São bem-vindos todos os debates, análises, críticas e autocríticas sobre a época de 1968, que deve ser desmistificada, como tudo. O que não se deve esconder é o fundo político que cerca o debate após quarenta anos: o contraste entre os sentimentos e as idéias, hoje predominantes, de que é preciso adequar-se ao mundo tal qual ele está constituído, com as aspirações que prevaleciam então em setores sociais expressivos, que atuavam coletivamente para transformar a ordem.
Quando Gaspari afirma ter sido “1989 que permitiu aos revolucionários de 1968 a acomodação de suas idéias e biografias ao século XXI”, ele expressa com clareza a reintegração da maioria dos intelectuais críticos e outros agentes sociais dos anos 1960 à ordem estabelecida, como se ela fosse inevitável. Ora, a esperança de 1968 não foi derrotada em 1989, ao contrário, fizera a profecia da falência daquele tipo de regime. Mas esperava-se que o fim do chamado socialismo real redundasse numa vida social em patamar superior ao que prevalecia na era da guerra fria, não no triunfo avassalador de um dos lados. Subjacente a afirmações como as de Gaspari, há o desejo latente de recusar alternativas à organização social, política, econômica e cultural em moldes capitalistas, a pressa em colocar no mesmo barco as utopias de 1848, 1917, 1968, como se todas elas tivessem sido derrotadas em 1989. Expressa-se o combate às forças herdeiras das lutas de 1968, que têm levantado de diversas perspectivas a palavra de ordem “um outro mundo é possível”.

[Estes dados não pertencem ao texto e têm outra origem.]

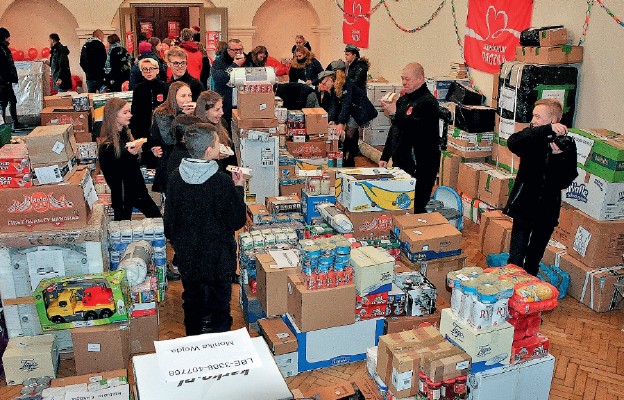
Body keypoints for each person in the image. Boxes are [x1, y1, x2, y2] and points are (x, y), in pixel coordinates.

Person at [164, 123, 247, 335]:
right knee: (219, 303)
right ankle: (219, 346)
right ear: (209, 151)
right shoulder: (221, 182)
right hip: (218, 257)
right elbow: (237, 221)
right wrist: (238, 188)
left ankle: (193, 341)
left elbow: (169, 223)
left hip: (188, 256)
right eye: (218, 143)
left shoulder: (175, 177)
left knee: (191, 300)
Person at [504, 99, 578, 276]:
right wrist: (544, 130)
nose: (533, 120)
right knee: (516, 257)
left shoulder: (567, 143)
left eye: (538, 116)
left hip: (547, 209)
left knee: (534, 258)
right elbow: (513, 142)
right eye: (533, 116)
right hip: (524, 205)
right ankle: (512, 286)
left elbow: (565, 180)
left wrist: (558, 157)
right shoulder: (531, 137)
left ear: (553, 120)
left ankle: (529, 290)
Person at [379, 63, 441, 214]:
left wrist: (396, 114)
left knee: (416, 206)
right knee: (400, 203)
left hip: (420, 165)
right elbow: (395, 129)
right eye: (402, 79)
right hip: (401, 163)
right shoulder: (404, 100)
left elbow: (417, 130)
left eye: (408, 79)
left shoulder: (428, 103)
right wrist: (385, 155)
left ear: (420, 79)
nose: (404, 82)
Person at [97, 98, 162, 221]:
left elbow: (131, 161)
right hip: (123, 195)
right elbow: (119, 166)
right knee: (121, 230)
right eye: (125, 112)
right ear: (114, 116)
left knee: (158, 220)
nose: (130, 115)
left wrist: (147, 153)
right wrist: (134, 153)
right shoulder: (107, 146)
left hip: (137, 191)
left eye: (129, 112)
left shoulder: (125, 135)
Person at [148, 81, 196, 195]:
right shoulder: (162, 113)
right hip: (170, 161)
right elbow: (169, 139)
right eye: (183, 96)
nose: (188, 99)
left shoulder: (194, 112)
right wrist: (184, 117)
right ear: (174, 97)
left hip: (189, 161)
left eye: (189, 95)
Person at [335, 75, 377, 167]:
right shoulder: (337, 87)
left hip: (359, 110)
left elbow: (346, 104)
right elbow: (337, 106)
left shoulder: (347, 85)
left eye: (325, 82)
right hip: (353, 110)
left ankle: (348, 157)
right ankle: (350, 156)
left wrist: (341, 122)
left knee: (350, 133)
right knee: (350, 133)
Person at [211, 38, 252, 131]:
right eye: (235, 50)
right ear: (228, 50)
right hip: (226, 103)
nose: (238, 52)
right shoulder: (219, 62)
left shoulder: (247, 61)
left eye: (240, 49)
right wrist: (234, 65)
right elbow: (219, 78)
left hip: (244, 102)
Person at [194, 90, 238, 172]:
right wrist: (215, 155)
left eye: (221, 107)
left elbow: (232, 154)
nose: (222, 112)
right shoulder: (196, 130)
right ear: (205, 112)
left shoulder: (223, 123)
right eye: (217, 109)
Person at [129, 58, 167, 139]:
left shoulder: (164, 87)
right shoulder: (138, 88)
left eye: (151, 69)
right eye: (145, 69)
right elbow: (135, 110)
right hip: (143, 129)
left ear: (157, 70)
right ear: (142, 72)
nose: (148, 72)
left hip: (162, 127)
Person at [0, 27, 22, 129]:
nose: (9, 40)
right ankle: (3, 125)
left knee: (12, 100)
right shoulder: (1, 49)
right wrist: (5, 80)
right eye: (8, 37)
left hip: (6, 81)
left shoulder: (4, 48)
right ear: (4, 37)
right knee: (3, 103)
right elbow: (3, 67)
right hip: (3, 82)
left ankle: (14, 123)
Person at [80, 29, 107, 93]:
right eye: (103, 37)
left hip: (89, 77)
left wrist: (87, 71)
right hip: (100, 76)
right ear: (99, 36)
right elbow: (104, 60)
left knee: (91, 97)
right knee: (103, 97)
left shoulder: (85, 46)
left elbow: (81, 62)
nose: (103, 39)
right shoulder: (100, 45)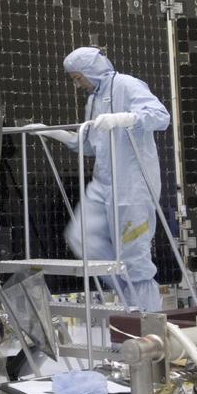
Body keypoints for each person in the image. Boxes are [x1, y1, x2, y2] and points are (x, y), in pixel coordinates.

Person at [34, 47, 169, 311]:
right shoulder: (93, 101)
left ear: (91, 70)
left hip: (132, 185)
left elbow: (160, 116)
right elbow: (87, 144)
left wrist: (125, 118)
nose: (77, 84)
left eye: (77, 77)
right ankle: (128, 296)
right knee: (81, 237)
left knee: (133, 257)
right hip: (103, 183)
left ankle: (147, 323)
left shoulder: (127, 85)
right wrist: (49, 133)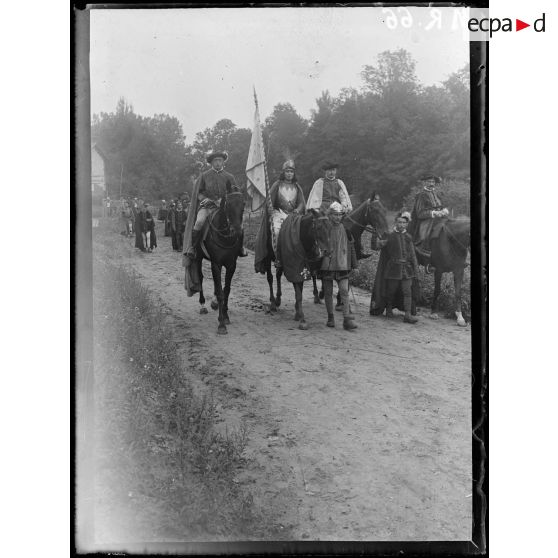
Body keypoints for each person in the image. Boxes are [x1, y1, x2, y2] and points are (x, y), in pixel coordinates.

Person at [184, 150, 247, 258]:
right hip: (207, 206)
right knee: (199, 222)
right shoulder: (204, 176)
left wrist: (227, 201)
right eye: (215, 161)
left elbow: (235, 193)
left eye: (220, 160)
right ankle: (193, 248)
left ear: (223, 162)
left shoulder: (230, 177)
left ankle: (240, 248)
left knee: (240, 224)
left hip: (226, 207)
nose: (218, 163)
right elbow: (198, 193)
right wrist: (205, 199)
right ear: (211, 163)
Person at [254, 160, 306, 271]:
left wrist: (298, 209)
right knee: (277, 231)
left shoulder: (297, 187)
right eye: (287, 171)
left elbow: (301, 202)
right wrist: (270, 209)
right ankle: (278, 257)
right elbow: (270, 201)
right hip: (279, 214)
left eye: (291, 172)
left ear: (294, 173)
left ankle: (303, 258)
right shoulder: (277, 184)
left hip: (293, 215)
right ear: (283, 172)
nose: (289, 174)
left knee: (303, 232)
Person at [318, 202, 358, 330]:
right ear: (330, 215)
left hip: (342, 265)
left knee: (344, 291)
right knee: (328, 292)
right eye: (335, 215)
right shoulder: (325, 228)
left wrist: (354, 265)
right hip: (327, 265)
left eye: (340, 215)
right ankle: (330, 317)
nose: (337, 217)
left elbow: (351, 248)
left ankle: (347, 319)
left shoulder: (346, 229)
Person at [375, 212, 419, 324]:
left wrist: (416, 269)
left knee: (407, 291)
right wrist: (380, 243)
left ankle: (408, 314)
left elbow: (413, 255)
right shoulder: (389, 235)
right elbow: (377, 246)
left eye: (404, 222)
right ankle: (389, 308)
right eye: (399, 222)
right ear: (396, 222)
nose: (401, 224)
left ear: (407, 224)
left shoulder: (409, 237)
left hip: (407, 270)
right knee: (391, 290)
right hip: (393, 269)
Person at [409, 174, 449, 267]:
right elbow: (420, 213)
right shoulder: (421, 195)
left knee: (452, 228)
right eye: (429, 182)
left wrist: (444, 210)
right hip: (425, 220)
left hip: (439, 218)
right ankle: (428, 260)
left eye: (433, 182)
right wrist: (434, 213)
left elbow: (440, 206)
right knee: (425, 237)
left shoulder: (436, 193)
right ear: (425, 182)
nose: (431, 184)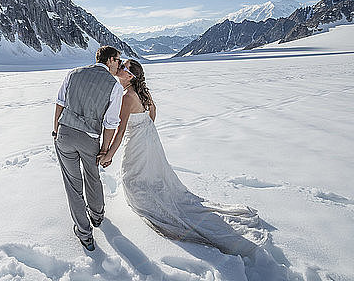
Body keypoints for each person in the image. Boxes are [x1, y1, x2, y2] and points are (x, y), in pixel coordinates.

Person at [99, 59, 268, 256]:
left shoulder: (128, 96)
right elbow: (152, 111)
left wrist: (108, 154)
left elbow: (119, 132)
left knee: (132, 179)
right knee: (152, 172)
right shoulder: (142, 91)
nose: (120, 67)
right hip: (149, 138)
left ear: (130, 76)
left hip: (138, 140)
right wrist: (145, 127)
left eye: (124, 67)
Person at [53, 45, 123, 251]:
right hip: (89, 139)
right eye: (118, 60)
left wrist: (56, 131)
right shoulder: (114, 86)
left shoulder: (73, 73)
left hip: (65, 134)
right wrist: (105, 149)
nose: (119, 64)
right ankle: (97, 215)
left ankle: (84, 234)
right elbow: (111, 123)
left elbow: (60, 103)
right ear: (109, 60)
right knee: (92, 176)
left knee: (73, 185)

No aspecto político, o que está em jogo hoje no debate sobre 1968 não é tanto a interpretação de suas causas e conseqüências, a crítica indispensável ao que se passou, mas a luta em novos termos entre os que se acomodaram à nova ordem mundial e aqueles que herdaram o espírito de 1968. Esses apostam que é possível e necessário construir uma nova ordem, em que os valores fundamentais não sejam os do lucro, mas os da convivência e realização plena dos seres humanos, em suas relações entre si e com a natureza, que se expressam em lutas pela preservação do meio ambiente, da igualdade entre os sexos, as culturas e as etnias, sem contar os embates renovados por um socialismo democrático. Ou seja, não se trata de encastelar-se no passado, recusando qualquer crítica a ele, mas de compreender alcances e limites das lutas de 1968, que entretanto deixaram ao menos um legado: o inconformismo, em contraste com um tempo como o nosso, em que prevalece o conformismo com a ordem mundial dos vencedores da guerra fria.
Marcelo Ridenti é professor titular de Sociologia na Universidade de Campinas (Unicamp) e pesquisador do CNPq (Conselho Nacional de Desenvolvimento Científico e Tecnológico), e autor de Em Busca do Povo Brasileiro: Artistas da Revolução (Record, 2000), entre outros livros.